-- Directions --
Copy the listing word for word, starting at its first line and ending at the line containing "these devices can provide individuals who", with that line included.

-- Supplied records --
────────────────

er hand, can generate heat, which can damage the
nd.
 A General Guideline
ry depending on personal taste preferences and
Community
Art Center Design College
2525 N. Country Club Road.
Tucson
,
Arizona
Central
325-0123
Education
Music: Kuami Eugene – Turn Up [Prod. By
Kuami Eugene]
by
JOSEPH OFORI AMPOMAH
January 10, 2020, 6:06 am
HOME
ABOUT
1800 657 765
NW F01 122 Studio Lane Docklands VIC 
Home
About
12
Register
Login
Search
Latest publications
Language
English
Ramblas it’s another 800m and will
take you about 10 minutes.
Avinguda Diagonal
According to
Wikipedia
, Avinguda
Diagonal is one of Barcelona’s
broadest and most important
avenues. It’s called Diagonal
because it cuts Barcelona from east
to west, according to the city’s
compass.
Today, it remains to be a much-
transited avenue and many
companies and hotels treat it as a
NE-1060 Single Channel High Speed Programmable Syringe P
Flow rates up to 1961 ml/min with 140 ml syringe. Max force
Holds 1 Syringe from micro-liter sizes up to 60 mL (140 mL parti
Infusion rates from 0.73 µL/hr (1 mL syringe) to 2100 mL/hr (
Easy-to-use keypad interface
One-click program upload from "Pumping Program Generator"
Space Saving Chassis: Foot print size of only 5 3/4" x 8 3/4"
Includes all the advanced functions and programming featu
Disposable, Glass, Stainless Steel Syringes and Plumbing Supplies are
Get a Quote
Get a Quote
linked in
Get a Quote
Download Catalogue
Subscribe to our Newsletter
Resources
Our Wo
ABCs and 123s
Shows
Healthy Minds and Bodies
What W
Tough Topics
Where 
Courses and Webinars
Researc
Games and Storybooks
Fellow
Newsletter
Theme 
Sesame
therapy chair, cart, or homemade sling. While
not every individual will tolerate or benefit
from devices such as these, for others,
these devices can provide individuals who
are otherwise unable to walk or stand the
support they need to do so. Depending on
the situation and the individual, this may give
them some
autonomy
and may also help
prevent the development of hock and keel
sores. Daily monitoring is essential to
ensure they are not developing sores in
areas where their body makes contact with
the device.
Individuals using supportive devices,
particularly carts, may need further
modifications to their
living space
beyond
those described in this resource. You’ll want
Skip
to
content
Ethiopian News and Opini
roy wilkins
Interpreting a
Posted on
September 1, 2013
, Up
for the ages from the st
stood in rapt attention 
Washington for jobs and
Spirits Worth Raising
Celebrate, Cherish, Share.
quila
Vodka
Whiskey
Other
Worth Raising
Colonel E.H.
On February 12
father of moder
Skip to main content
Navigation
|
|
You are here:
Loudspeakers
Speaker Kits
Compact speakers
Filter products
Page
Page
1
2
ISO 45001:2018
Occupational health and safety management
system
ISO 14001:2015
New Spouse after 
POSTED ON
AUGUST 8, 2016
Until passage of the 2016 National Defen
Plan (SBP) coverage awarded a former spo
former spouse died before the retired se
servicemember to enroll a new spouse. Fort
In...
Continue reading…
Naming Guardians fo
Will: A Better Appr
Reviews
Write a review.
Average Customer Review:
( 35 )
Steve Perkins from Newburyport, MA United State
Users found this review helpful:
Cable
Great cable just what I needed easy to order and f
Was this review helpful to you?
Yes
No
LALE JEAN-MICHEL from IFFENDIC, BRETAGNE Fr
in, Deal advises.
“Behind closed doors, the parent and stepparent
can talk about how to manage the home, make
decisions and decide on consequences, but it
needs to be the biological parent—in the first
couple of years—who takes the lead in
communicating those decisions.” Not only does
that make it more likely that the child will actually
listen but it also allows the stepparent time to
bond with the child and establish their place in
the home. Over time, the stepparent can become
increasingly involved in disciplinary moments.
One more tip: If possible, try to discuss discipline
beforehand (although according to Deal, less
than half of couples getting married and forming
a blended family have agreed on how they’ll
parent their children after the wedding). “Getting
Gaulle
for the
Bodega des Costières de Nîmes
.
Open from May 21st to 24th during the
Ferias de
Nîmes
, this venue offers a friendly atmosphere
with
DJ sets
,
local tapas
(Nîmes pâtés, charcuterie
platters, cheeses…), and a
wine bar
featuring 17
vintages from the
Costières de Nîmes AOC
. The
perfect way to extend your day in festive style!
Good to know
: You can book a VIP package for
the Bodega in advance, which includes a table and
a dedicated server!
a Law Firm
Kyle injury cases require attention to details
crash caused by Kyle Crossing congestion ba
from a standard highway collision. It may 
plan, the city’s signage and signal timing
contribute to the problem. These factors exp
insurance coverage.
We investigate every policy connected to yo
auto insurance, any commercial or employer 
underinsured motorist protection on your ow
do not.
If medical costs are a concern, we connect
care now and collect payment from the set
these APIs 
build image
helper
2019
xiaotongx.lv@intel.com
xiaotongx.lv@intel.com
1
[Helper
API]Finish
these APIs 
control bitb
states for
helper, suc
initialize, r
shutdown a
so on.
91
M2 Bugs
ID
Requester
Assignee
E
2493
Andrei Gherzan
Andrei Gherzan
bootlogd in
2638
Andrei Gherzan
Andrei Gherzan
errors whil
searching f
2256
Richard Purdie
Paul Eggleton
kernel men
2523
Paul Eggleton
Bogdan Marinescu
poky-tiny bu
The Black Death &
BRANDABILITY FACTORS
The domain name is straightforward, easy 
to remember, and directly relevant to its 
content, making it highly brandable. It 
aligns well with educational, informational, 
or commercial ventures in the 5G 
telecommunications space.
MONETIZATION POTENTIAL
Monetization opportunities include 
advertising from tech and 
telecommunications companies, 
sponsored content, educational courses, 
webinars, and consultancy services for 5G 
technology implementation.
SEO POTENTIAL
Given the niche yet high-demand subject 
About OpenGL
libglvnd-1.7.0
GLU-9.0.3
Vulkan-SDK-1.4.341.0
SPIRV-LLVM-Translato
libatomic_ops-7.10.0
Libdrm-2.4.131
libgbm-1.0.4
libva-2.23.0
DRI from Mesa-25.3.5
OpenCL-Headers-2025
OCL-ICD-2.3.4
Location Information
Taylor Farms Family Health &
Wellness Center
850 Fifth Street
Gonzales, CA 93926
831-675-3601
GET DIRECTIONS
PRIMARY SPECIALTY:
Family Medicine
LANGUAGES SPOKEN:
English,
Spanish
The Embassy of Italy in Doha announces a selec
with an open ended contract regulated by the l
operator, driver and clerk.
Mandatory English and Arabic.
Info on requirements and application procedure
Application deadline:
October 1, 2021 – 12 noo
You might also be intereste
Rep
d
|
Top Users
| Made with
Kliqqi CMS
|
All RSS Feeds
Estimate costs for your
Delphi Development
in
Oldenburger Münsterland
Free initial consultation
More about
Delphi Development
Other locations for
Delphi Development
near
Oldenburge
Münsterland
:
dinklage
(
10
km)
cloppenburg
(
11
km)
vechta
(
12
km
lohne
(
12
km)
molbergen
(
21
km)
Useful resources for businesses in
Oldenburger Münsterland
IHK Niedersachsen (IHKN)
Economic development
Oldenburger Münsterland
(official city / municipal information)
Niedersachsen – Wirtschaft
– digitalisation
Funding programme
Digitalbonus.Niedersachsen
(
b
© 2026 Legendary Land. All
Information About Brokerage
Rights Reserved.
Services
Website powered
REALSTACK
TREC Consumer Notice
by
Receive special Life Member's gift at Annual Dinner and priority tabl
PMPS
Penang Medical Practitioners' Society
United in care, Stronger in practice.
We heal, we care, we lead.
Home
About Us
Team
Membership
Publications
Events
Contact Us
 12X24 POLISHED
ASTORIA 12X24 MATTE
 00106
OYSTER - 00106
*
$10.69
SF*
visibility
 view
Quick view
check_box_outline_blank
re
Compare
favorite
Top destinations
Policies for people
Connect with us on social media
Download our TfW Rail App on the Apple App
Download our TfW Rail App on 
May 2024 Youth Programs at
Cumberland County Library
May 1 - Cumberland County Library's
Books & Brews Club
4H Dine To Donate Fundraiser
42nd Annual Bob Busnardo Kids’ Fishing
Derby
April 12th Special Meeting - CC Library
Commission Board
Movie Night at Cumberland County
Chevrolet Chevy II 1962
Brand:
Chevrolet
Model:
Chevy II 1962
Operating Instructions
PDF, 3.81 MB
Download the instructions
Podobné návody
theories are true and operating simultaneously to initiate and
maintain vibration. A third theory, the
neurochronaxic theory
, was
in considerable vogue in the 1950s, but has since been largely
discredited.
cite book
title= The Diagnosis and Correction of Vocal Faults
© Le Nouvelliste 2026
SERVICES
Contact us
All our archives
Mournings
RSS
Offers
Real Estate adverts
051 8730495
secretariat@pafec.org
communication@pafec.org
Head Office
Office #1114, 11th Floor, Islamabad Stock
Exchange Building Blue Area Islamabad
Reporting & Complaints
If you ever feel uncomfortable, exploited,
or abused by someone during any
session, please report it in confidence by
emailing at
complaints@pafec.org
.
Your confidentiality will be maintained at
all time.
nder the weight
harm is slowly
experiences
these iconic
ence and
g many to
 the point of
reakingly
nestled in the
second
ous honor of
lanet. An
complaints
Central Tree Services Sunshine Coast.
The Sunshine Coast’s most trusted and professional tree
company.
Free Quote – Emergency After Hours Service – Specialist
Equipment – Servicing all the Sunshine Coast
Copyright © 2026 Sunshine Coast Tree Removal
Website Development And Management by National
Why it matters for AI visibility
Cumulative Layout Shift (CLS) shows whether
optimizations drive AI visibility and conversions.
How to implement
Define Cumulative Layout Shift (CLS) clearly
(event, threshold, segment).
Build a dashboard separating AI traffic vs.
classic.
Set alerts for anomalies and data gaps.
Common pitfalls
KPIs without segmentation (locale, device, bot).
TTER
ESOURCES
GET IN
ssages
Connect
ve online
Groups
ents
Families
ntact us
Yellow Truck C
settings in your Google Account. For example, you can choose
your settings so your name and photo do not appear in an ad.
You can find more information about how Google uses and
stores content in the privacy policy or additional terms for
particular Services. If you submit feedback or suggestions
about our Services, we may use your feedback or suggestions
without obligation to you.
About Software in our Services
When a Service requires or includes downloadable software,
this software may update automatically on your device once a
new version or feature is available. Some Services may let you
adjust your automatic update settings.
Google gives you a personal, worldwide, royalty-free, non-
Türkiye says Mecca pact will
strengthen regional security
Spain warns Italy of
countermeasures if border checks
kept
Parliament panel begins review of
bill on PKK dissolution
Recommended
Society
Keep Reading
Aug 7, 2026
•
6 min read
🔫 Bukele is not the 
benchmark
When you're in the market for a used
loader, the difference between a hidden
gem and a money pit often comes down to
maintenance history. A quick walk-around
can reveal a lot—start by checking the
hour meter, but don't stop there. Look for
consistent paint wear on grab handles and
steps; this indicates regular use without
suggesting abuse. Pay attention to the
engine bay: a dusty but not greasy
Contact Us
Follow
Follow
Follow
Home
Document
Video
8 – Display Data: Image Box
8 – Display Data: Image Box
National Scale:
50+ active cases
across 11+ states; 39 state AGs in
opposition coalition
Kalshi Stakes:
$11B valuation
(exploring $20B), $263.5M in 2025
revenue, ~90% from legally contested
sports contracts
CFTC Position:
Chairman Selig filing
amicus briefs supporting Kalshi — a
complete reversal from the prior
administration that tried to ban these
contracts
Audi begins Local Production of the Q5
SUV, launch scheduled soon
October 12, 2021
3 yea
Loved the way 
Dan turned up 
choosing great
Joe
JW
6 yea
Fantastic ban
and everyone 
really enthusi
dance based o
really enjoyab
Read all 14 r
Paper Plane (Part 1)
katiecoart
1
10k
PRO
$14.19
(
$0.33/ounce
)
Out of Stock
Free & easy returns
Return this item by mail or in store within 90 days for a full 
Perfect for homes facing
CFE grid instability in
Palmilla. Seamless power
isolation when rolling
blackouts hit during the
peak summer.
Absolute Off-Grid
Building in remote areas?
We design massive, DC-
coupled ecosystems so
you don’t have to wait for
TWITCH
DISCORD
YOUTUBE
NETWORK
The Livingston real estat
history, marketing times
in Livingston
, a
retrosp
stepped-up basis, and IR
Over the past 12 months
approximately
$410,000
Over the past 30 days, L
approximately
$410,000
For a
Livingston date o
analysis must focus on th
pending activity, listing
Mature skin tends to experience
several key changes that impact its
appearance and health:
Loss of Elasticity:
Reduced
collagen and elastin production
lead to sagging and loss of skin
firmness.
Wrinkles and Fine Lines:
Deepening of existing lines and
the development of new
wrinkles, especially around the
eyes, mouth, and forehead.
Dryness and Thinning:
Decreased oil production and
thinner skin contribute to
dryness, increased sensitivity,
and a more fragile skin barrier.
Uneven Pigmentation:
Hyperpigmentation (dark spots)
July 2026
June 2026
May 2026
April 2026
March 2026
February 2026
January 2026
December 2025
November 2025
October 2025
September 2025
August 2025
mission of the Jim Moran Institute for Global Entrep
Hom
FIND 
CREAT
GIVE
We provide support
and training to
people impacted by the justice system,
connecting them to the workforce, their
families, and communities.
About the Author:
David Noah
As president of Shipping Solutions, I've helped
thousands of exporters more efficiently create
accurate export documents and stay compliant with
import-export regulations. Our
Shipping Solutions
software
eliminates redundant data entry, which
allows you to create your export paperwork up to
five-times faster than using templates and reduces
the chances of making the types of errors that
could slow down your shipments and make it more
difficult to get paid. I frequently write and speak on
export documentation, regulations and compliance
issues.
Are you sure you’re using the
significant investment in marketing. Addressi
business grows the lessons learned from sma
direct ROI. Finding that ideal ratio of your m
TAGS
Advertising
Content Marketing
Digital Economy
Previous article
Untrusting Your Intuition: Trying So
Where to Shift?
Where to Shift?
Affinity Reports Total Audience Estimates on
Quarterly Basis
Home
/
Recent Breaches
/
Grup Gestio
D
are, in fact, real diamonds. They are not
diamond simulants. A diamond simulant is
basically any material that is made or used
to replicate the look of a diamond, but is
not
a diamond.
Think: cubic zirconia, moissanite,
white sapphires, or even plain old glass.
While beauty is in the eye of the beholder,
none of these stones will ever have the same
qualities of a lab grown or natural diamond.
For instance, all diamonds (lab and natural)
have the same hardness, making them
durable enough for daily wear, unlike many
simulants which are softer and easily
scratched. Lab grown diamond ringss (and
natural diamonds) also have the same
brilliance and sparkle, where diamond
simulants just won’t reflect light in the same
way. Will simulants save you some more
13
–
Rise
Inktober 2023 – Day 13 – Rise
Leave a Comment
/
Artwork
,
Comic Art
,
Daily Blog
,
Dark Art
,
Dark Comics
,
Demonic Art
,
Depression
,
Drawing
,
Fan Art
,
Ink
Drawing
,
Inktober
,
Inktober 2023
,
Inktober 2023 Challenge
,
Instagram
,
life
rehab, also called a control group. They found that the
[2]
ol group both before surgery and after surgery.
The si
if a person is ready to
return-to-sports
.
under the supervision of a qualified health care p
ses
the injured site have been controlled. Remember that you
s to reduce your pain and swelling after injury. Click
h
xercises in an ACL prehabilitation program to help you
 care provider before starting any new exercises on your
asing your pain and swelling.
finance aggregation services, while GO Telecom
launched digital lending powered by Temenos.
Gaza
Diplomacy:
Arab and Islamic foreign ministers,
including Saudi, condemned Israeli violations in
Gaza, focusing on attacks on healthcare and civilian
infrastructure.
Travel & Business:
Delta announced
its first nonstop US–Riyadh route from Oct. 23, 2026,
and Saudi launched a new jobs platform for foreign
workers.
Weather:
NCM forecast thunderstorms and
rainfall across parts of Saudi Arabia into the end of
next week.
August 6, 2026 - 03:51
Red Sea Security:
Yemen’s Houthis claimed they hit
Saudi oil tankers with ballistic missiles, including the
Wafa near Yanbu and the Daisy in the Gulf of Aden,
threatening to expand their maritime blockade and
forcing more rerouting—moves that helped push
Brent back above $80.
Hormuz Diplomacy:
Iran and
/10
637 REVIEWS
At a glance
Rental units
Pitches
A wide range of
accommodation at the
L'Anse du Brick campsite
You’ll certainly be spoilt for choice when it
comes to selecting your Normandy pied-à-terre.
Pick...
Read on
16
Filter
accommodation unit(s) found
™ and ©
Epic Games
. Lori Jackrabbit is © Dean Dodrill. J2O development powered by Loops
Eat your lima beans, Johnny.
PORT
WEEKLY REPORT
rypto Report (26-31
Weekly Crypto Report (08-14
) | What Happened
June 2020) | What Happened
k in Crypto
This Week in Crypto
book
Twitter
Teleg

────────────────

-- Solution for this exercise --
er hand, can generate heat, which can damage the
nd.
 A General Guideline
ry depending on personal taste preferences and
Community
Art Center Design College
2525 N. Country Club Road.
Tucson
,
Arizona
Central
325-0123
Education
Music: Kuami Eugene – Turn Up [Prod. By
Kuami Eugene]
by
JOSEPH OFORI AMPOMAH
January 10, 2020, 6:06 am
HOME
ABOUT
1800 657 765
NW F01 122 Studio Lane Docklands VIC 
Home
About
12
Register
Login
Search
Latest publications
Language
English
Ramblas it’s another 800m and will
take you about 10 minutes.
Avinguda Diagonal
According to
Wikipedia
, Avinguda
Diagonal is one of Barcelona’s
broadest and most important
avenues. It’s called Diagonal
because it cuts Barcelona from east
to west, according to the city’s
compass.
Today, it remains to be a much-
transited avenue and many
companies and hotels treat it as a
NE-1060 Single Channel High Speed Programmable Syringe P
Flow rates up to 1961 ml/min with 140 ml syringe. Max force
Holds 1 Syringe from micro-liter sizes up to 60 mL (140 mL parti
Infusion rates from 0.73 µL/hr (1 mL syringe) to 2100 mL/hr (
Easy-to-use keypad interface
One-click program upload from "Pumping Program Generator"
Space Saving Chassis: Foot print size of only 5 3/4" x 8 3/4"
Includes all the advanced functions and programming featu
Disposable, Glass, Stainless Steel Syringes and Plumbing Supplies are
Get a Quote
Get a Quote
linked in
Get a Quote
Download Catalogue
Subscribe to our Newsletter
Resources
Our Wo
ABCs and 123s
Shows
Healthy Minds and Bodies
What W
Tough Topics
Where 
Courses and Webinars
Researc
Games and Storybooks
Fellow
Newsletter
Theme 
Sesame
therapy chair, cart, or homemade sling. While
not every individual will tolerate or benefit
from devices such as these, for others,
these devices can provide individuals who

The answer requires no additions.